▸ **What the exercise asks**
Retype every record exactly. Leave the pictures out.

▸ **Provided data**
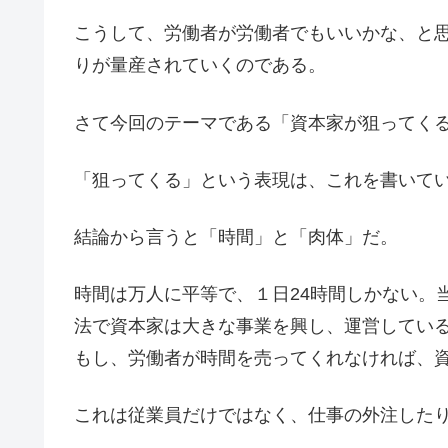
こうして、労働者が労働者でもいいかな、と
りが量産されていくのである。
さて今回のテーマである「資本家が狙ってく
「狙ってくる」という表現は、これを書いて
結論から言うと「時間」と「肉体」だ。
時間は万人に平等で、１日24時間しかない。
法で資本家は大きな事業を興し、運営してい
もし、労働者が時間を売ってくれなければ、
これは従業員だけではなく、仕事の外注した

▸ **Task answer**
こうして、労働者が労働者でもいいかな、と
りが量産されていくのである。
さて今回のテーマである「資本家が狙ってく
「狙ってくる」という表現は、これを書いて
結論から言うと「時間」と「肉体」だ。
時間は万人に平等で、１日24時間しかない。
法で資本家は大きな事業を興し、運営してい
もし、労働者が時間を売ってくれなければ、
これは従業員だけではなく、仕事の外注した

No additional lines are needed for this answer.